NK: Even earlier it was possible to calculate that there would be a large wave of refugees due to the Syrian civil war and numerous other factors.  They are incapable of supplying tents, which could be organized in a day.  Even if they were not prepared for this, which is not true, because they prepared for it with a hate campaign rather than solve the problem.  But even if we assume that they did not know about it earlier, it should have been easier to resolve the situation faster and more effectively.

OK: What is the situation at the hangar where the refugees are taken to register?  Is there a place where they can sleep or wash up?

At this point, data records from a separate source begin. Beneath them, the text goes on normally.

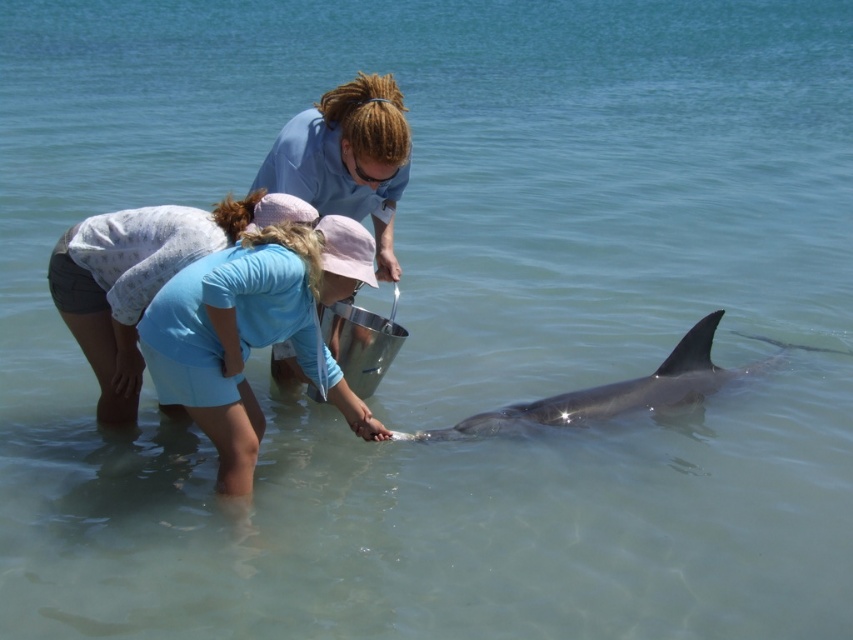
Question: Which point is closer to the camera?

Choices:
 (A) blue cotton shirt at center
 (B) gray smooth dolphin at lower center

Answer: (A)

Question: Is blue cotton shirt at center above gray smooth dolphin at lower center?

Choices:
 (A) yes
 (B) no

Answer: (A)

Question: Is blue cotton shirt at center to the left of gray smooth dolphin at lower center from the viewer's perspective?

Choices:
 (A) no
 (B) yes

Answer: (B)

Question: From the image, what is the correct spatial relationship of blue cotton shirt at center in relation to gray smooth dolphin at lower center?

Choices:
 (A) right
 (B) left

Answer: (B)

Question: Which point is closer to the camera?

Choices:
 (A) (335, 289)
 (B) (601, 410)

Answer: (A)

NK: I wasn’t there because they don’t let civilians in.  But I know that these camps are full.  The police don’t know what to do with them.  They are not authorized to transport them elsewhere.  The problem isn’t a shortage of buses, but that the registration process is too slow.  Even with the additional tents, there is not enough places for people to sleep.  This is the reason they cannot take more people there.  But this could be solved by opening a school or sport stadium in Szeged.  It is simply so inhuman and unacceptable that they are sleeping out in the fields where the temperature at night falls to 3 or 4 degrees Celsius.   This can be very dangerous, especially for children.

OK: Are the small children in the worst shape?

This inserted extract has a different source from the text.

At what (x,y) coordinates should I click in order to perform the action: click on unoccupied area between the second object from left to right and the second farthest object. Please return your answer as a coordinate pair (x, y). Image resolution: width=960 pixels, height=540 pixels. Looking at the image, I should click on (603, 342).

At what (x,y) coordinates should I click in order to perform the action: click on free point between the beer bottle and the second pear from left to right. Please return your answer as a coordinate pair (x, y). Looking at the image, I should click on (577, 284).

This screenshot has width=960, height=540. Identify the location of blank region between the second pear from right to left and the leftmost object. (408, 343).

NK: Actually, what we experienced yesterday is that practically everyone is sick. Everyone is congested. Obviously, the children suffer the most from the fact that they haven’t been fed or bathed properly for months.  Basic life essentials are missing.

OK: Are you saying that it is not the case that refugees broke out of the refugee camp, where they would be willing to remain under normal circumstances, but that it is having to spend days in the collection points out in the open that they find unbearable?

NK:  Precisely. The people I spoke by the side of the M5 motorway told me that they had been forced to wait in the collection area for three days.  They were forced to sleep out in the fields without any services  They were terribly cold.  And they did not know what would happen to them.  There are no interpreters.  Very few of them speak English.  Nobody is informing them what is going to happen with them.  They said they simply could not bear to wait any longer.  Many of them have been walking for months to reach this far.  I would think that, having reached the threshold of Europe, they could expect proper treatment.  But it appears that this is not the case. They simply got tired of waiting.  Yesterday, I spoke to a Syrian doctor who said that they are being kept in such terrible conditions that they feel like animals rather than human beings.  The basic conditions are missing for them to live.  In addition to violating their basic rights, it violates their human dignity.

OK: After breaking through the police cordon and sitting by the side of the M5 motorway the refugees ended up boarding busses and returning to the collection point.  What was the reason for this?  Did the police persuade them to return?

NK: They were very, very tired.  They were hungry.  They were thirsty.  They were very cold.  I think they realized that they weren’t going to be able to walk to the Austrian border, and they simply gave up the struggle–not for the right to a normal life–but to continue on through the night.